Les usages du numérique se transforment, dans toute la société et dans le secteur culturel : mise à disposition des collections en ligne, écrans d’information, recours à l’intelligence artificielle, aux technologies immersives, aux jetons non-fongibles (NFT)…
Ces évolutions ont des conséquences environnementales tangibles : en France, l’Arcep estime que le numérique représente environ 4% de l’empreinte carbone de la France. Son enquête « Pour un numérique soutenable » (2026) montre que les émissions de gaz à effet de serre et les consommations en électricité et en eau des centres de données continuent de progresser. Comment le ministère de la Culture continue-t-il à œuvrer pour un numérique plus responsable, comme il s’y est engagé dans le Guide d'orientation et d'inspiration pour la transition écologique de la culture ?
Des filières culturelles plus sobres...
Pour mobiliser tous les acteurs du secteur culturel, la stratégie numérique du ministère de la Culture s’est construite avec eux, à travers une plateforme de consultation publique en ligne. Cette stratégie cherche à systématiser la prise en compte de l’empreinte écologique dans la conception, le déploiement et le soutien de dispositifs numériques. Le développement des pratiques d’évaluation de l’impact écologique du numérique culturel et l’éco-conception des dispositifs numériques sont encouragés et soutenus par le ministère.
Les solutions et services innovants du secteur culturel doivent intégrer dès leur création les enjeux d’éco-conception dans les processus tant de design et de création que de production, afin de réduire l’empreinte environnementale sur tout le cycle de vie des services et produits (production, usage, fin de vie).
Afin de s'adapter à leur développement rapide, la stratégie du ministère pour des intelligences artificielles culturelles et responsables (2025) s’articule autour des usages responsables de l’IA, en promouvant des modèles transparents, éthiques et frugaux. Elle recommande que la conception et le déploiement de ces solutions se fondent sur :
- L’évaluation préalable de la pertinence du recours à l’IA ;
- La maîtrise de l’impact environnemental ;
- La durabilité des systèmes ;
- L’intégration de principes éthiques (lutte contre les biais algorithmiques, explicabilité des décisions…).
En cohérence avec la mise en œuvre de ces deux stratégies, le ministère a signé la « Charte numérique responsable » de l’Institut du numérique responsable en 2023, puis la « Charte IA responsable » de ce même institut en 2026.
Comment ces engagements se concrétisent-ils ?

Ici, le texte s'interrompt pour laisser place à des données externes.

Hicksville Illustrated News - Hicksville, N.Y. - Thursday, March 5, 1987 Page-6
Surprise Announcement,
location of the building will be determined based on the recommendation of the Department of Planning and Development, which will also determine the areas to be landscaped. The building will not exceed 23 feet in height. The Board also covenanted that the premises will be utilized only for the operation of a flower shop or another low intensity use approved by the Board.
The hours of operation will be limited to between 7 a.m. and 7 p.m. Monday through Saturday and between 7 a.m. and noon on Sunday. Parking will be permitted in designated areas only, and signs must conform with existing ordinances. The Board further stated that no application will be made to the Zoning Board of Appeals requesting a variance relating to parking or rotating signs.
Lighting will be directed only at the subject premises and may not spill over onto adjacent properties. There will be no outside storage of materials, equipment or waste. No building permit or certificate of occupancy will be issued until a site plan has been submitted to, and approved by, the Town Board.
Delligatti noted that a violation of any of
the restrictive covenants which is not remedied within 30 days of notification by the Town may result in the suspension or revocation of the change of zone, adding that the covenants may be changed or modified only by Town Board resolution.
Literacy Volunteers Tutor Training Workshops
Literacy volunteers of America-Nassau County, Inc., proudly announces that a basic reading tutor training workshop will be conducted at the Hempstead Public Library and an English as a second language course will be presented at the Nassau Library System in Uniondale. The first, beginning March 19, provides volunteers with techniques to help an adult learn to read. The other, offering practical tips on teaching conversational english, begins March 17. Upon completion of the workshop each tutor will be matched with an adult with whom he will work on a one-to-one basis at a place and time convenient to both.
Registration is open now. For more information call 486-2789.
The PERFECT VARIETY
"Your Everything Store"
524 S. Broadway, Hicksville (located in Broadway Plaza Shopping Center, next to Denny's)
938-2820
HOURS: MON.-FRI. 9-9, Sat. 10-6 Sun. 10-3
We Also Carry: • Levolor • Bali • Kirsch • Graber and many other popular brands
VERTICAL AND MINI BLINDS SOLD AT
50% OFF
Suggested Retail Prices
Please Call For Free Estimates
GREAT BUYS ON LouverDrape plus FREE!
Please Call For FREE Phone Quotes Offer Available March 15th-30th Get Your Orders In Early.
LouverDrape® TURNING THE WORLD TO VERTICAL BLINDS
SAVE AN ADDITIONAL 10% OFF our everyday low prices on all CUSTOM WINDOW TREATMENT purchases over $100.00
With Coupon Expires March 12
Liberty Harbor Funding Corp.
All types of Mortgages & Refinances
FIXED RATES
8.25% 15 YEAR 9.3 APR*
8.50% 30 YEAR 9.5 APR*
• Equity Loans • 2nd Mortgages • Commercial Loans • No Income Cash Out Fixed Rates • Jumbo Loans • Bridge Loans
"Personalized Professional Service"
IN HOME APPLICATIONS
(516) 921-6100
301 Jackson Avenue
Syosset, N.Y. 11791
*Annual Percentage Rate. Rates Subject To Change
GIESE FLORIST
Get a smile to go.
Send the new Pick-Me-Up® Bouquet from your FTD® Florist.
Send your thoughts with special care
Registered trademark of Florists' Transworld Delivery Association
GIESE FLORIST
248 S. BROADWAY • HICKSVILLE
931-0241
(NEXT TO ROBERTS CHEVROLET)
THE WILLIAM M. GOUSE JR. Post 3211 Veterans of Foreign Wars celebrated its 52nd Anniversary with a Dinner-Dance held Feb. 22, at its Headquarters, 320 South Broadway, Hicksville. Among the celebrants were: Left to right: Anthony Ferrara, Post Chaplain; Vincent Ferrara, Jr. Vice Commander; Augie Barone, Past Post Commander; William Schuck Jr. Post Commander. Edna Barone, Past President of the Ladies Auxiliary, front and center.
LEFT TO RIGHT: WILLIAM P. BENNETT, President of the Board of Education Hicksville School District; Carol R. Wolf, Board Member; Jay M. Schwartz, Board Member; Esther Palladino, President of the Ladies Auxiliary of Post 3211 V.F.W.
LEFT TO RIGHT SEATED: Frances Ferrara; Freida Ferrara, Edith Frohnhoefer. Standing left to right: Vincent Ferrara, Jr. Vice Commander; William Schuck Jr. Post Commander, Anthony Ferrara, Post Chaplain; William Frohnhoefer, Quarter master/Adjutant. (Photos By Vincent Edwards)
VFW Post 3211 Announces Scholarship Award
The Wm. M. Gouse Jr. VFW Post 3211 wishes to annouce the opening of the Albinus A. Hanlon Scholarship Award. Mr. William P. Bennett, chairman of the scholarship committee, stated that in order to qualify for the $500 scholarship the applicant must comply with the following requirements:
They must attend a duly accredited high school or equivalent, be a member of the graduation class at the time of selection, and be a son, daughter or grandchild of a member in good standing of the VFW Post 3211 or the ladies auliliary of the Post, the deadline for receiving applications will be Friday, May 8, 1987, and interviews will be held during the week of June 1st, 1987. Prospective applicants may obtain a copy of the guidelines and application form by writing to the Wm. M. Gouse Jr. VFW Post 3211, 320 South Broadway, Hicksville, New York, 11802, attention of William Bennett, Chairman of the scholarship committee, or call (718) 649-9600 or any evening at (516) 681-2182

L’appel à projet du ministère de la Culture « Transition numérique de la Culture et appropriation de l’intelligence artificielle » demande aux candidats d’intégrer des techniques et méthodes visant à maîtriser ou à réduire les impacts environnementaux (notamment un usage responsable de la donnée et/ou de l’intelligence artificielle) et visant la sobriété numérique, pour un écosystème exemplaire en matière d’écoresponsabilité.
... soutenues par un ministère engagé
L'engagement interne du ministère est également reconnu. En juillet 2026, le label numérique responsable de niveau 1 a été renouvelé pour l’administration centrale du ministère de la Culture et obtenu par ses services déconcentrés et services à compétence nationale. Ce label est décerné aux organisations s’engageant à réduire l’impact du numérique : il garantit la crédibilité de la démarche numérique responsable du ministère, engagée depuis 2021.

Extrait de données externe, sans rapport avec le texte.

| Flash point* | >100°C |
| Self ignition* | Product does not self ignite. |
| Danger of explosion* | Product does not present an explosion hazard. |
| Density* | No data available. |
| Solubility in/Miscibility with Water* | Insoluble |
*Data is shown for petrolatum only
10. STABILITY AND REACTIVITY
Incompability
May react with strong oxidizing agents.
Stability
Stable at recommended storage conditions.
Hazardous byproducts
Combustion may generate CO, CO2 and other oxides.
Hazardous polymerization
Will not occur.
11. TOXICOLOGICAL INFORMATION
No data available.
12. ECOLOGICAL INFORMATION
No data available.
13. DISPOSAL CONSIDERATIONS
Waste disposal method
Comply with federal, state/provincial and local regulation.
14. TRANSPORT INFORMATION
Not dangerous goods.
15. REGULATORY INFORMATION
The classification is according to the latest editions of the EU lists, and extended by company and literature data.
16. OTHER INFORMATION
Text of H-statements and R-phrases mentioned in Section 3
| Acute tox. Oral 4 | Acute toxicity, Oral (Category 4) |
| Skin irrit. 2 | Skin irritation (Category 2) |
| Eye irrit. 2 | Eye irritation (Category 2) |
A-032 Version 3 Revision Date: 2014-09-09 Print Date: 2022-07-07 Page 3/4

Au ministère de la Culture, 19 nouveaux engagements ont été pris, comme :
- une plus grande place accordée au numérique responsable dans les instances de gouvernance ;
- la montée en compétence de ses équipes ;
- la mesure de l’empreinte carbone de son système d’information ;
- un suivi fin et coordonné de l’avancement des structures dans leurs actions.

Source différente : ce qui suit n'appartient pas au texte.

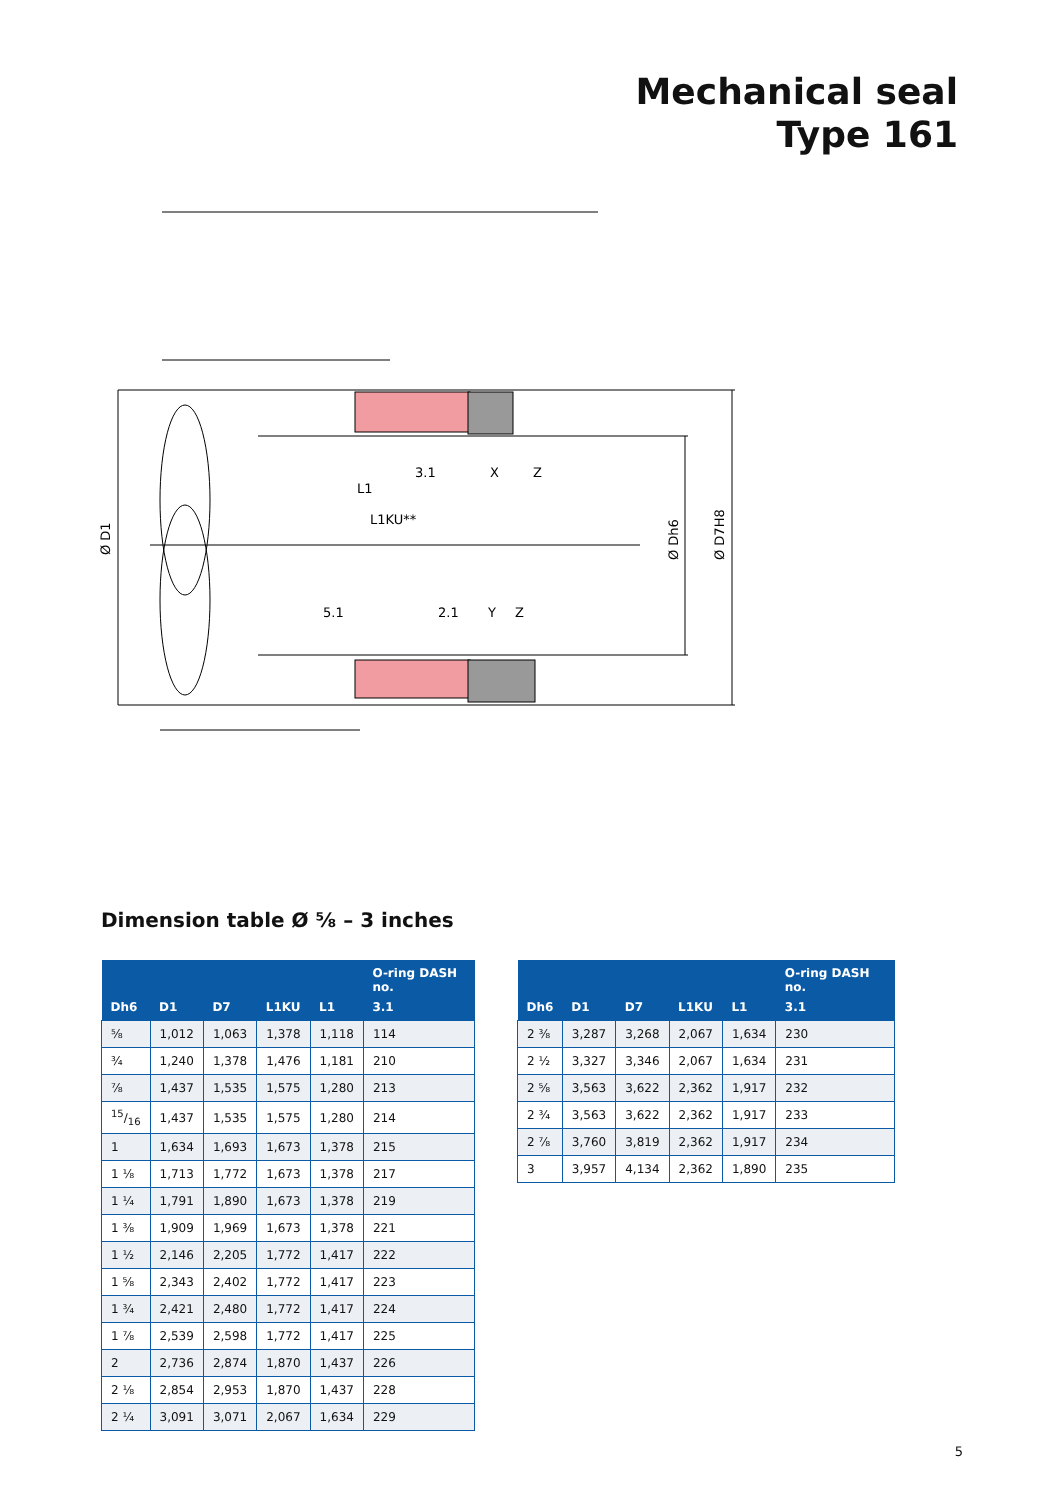Mechanical seal
Type 161
3.1
X
Z
L1
L1KU**
5.1
2.1
Y
Z
Ø D1
Ø Dh6
Ø D7H8
Dimension table Ø ⅝ – 3 inches
| | | | | | O-ring DASH no. |
| --- | --- | --- | --- | --- | --- |
| Dh6 | D1 | D7 | L1KU | L1 | 3.1 |
| ⅝ | 1,012 | 1,063 | 1,378 | 1,118 | 114 |
| ¾ | 1,240 | 1,378 | 1,476 | 1,181 | 210 |
| ⅞ | 1,437 | 1,535 | 1,575 | 1,280 | 213 |
| 15/16 | 1,437 | 1,535 | 1,575 | 1,280 | 214 |
| 1 | 1,634 | 1,693 | 1,673 | 1,378 | 215 |
| 1 ⅛ | 1,713 | 1,772 | 1,673 | 1,378 | 217 |
| 1 ¼ | 1,791 | 1,890 | 1,673 | 1,378 | 219 |
| 1 ⅜ | 1,909 | 1,969 | 1,673 | 1,378 | 221 |
| 1 ½ | 2,146 | 2,205 | 1,772 | 1,417 | 222 |
| 1 ⅝ | 2,343 | 2,402 | 1,772 | 1,417 | 223 |
| 1 ¾ | 2,421 | 2,480 | 1,772 | 1,417 | 224 |
| 1 ⅞ | 2,539 | 2,598 | 1,772 | 1,417 | 225 |
| 2 | 2,736 | 2,874 | 1,870 | 1,437 | 226 |
| 2 ⅛ | 2,854 | 2,953 | 1,870 | 1,437 | 228 |
| 2 ¼ | 3,091 | 3,071 | 2,067 | 1,634 | 229 |
| | | | | | O-ring DASH no. |
| --- | --- | --- | --- | --- | --- |
| Dh6 | D1 | D7 | L1KU | L1 | 3.1 |
| 2 ⅜ | 3,287 | 3,268 | 2,067 | 1,634 | 230 |
| 2 ½ | 3,327 | 3,346 | 2,067 | 1,634 | 231 |
| 2 ⅝ | 3,563 | 3,622 | 2,362 | 1,917 | 232 |
| 2 ¾ | 3,563 | 3,622 | 2,362 | 1,917 | 233 |
| 2 ⅞ | 3,760 | 3,819 | 2,362 | 1,917 | 234 |
| 3 | 3,957 | 4,134 | 2,362 | 1,890 | 235 |
5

Ils s’ajoutent à des actions déjà menées, telles que :
- l'allongement de la durée de vie du matériel ;
- le regroupement et la rationalisation des serveurs ;
- une évaluation systématique de la pertinence à développer de nouveaux services numériques, la priorisation des fonctionnalités au sein de ces derniers, puis leur écoconception.
Le ministère de la Culture sensibilise également ses agents à travers la tenue régulière de fresques du numérique et sa participation à la Journée mondiale du nettoyage numérique.